In the five samples examined, NASA’s Mars exploration rover detected sulfur, chlorine, and oxygen compounds within the fine grains. The sulfur compounds suggest the presence of sulfates or sulfides in the grains and scientists suggested that the oxygen and chlorine may come from perchlorate, a substance also found by NASA’s Phoenix Lander in the Mars polar region. In its hunt for a definitive detection of Martian organic molecules Curiosity was not so lucky however. True, it was able to detect simple chlorinated carbons containing hydrogen, carbon and chlorine in various configurations when it heated the perchlorate’s, but more work is needed to determine if the carbon in these molecules is of terrestrial or Martian origin.

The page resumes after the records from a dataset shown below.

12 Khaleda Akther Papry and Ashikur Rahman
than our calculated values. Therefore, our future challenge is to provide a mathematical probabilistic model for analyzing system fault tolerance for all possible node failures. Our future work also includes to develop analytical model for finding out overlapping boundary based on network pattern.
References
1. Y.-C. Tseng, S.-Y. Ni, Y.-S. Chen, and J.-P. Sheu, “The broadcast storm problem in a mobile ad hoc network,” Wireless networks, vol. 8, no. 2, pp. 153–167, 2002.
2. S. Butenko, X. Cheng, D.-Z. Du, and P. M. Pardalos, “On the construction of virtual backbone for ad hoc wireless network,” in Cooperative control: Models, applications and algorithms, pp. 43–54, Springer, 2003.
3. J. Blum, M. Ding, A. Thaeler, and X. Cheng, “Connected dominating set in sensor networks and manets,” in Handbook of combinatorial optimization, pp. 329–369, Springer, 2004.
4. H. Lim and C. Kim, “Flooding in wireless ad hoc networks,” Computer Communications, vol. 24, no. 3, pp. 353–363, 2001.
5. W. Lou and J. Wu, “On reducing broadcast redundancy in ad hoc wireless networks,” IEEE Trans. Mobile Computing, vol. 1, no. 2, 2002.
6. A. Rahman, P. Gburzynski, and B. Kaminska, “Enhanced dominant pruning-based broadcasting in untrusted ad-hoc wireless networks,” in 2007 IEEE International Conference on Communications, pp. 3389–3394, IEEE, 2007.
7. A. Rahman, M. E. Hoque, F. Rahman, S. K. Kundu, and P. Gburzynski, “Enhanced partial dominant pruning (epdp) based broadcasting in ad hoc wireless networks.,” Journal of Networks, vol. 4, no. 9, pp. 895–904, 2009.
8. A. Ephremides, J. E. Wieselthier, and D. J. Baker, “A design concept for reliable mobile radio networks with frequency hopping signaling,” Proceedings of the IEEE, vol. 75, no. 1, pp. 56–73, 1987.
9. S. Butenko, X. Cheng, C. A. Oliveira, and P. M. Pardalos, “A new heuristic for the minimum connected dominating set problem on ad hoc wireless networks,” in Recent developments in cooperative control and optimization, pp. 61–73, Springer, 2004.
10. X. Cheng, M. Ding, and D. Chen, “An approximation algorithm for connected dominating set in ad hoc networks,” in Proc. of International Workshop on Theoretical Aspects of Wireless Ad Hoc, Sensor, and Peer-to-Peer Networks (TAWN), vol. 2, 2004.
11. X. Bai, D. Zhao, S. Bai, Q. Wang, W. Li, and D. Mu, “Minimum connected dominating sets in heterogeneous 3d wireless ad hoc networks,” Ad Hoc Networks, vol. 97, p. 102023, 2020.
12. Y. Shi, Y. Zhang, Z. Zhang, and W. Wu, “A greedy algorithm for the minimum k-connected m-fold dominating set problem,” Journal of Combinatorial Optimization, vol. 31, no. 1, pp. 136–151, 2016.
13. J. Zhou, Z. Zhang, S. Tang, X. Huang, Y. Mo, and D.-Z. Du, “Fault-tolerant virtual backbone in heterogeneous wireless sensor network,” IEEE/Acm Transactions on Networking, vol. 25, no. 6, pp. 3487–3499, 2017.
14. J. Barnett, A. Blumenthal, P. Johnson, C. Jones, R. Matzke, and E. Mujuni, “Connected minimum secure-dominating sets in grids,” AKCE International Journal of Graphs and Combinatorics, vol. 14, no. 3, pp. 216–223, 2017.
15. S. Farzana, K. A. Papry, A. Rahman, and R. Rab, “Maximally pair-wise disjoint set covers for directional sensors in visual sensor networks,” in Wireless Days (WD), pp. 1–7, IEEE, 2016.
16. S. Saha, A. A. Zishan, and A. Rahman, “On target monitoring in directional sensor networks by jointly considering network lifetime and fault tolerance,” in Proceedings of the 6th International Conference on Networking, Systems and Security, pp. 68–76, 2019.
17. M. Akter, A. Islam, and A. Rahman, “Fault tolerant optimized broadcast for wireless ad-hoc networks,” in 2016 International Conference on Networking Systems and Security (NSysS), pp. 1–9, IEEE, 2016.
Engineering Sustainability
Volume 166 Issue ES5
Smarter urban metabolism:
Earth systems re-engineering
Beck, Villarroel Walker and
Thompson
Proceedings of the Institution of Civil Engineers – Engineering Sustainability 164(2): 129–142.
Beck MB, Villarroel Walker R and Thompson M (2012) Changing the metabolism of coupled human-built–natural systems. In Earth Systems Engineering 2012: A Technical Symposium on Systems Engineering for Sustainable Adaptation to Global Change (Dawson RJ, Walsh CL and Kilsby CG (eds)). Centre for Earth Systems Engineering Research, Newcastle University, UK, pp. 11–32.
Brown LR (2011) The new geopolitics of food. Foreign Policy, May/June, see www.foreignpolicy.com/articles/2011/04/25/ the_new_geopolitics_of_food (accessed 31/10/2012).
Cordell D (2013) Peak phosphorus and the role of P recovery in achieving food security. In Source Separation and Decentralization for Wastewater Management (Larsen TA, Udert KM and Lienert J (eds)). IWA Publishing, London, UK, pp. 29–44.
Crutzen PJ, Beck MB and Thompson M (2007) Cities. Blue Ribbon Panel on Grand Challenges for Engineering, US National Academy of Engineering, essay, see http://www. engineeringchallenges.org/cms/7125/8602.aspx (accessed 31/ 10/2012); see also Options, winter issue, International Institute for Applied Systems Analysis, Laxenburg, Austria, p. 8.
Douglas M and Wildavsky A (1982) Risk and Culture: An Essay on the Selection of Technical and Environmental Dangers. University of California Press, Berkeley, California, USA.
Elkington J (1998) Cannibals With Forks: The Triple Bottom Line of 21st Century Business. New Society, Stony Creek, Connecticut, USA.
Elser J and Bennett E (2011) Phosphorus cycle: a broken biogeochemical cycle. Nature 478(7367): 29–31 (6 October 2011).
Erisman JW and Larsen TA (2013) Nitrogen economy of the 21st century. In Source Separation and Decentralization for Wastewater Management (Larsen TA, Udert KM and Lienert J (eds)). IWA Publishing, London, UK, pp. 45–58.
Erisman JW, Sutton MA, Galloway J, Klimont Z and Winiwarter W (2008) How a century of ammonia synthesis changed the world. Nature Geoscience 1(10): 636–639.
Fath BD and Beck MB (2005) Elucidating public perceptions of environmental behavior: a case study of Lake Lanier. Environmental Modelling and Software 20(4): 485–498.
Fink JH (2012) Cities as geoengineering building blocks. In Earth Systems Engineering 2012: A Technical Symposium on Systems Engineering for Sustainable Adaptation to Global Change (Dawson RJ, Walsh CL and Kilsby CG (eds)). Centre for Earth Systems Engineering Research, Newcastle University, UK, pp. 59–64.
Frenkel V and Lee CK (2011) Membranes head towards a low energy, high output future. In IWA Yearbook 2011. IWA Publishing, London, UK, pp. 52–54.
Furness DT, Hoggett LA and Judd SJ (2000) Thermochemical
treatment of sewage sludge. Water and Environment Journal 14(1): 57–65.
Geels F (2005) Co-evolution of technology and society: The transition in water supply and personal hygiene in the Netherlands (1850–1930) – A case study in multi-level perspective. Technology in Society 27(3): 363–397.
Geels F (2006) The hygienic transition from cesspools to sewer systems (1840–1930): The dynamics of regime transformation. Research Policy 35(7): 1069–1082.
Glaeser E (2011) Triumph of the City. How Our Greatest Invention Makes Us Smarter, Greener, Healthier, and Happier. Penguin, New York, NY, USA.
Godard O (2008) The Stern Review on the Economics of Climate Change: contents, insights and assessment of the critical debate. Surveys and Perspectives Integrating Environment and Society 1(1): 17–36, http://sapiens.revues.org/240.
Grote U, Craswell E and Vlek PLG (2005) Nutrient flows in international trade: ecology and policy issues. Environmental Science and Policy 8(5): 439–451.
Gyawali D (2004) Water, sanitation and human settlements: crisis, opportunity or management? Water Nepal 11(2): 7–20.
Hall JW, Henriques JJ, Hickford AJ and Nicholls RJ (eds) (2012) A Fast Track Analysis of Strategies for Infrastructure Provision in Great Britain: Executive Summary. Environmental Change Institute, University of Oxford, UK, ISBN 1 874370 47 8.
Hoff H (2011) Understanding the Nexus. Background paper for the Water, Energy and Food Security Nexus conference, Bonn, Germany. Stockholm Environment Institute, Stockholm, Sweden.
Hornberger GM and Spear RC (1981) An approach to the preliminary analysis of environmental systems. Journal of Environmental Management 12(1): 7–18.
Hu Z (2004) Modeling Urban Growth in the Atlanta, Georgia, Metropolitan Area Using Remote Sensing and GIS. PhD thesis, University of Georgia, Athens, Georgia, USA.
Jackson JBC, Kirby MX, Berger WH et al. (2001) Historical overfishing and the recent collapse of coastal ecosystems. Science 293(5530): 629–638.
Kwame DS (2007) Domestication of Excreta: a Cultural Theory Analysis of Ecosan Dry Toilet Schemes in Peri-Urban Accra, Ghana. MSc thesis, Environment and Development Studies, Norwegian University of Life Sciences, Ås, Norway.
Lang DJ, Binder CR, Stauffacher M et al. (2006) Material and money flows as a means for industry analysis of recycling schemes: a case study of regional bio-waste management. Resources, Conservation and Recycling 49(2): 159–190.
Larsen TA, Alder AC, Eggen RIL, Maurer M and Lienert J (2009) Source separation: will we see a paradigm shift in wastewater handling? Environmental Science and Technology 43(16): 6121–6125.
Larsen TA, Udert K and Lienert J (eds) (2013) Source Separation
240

Overall NASA’s Mars rover Curiosity has discovered complex chemistry on the Red Planet, but it still remains to be seen whether the carbon it discovered hails from Mars or Earth. The SAM is an incredibly sensitive piece of machinery and it may be detecting trace amounts of carbon carried to Mars by the rover. Further testing of additional samples at this site will shed more light on the matter as Curiosity continues its tireless search for organics in the rocks and soil throughout Gale crater. We must remember that the discovery of anything is a good thing, and that the accumulation of knowledge is the greatest achievement our species can hope to achieve. I have every expectation that there are many more remarkable discoveries still to come.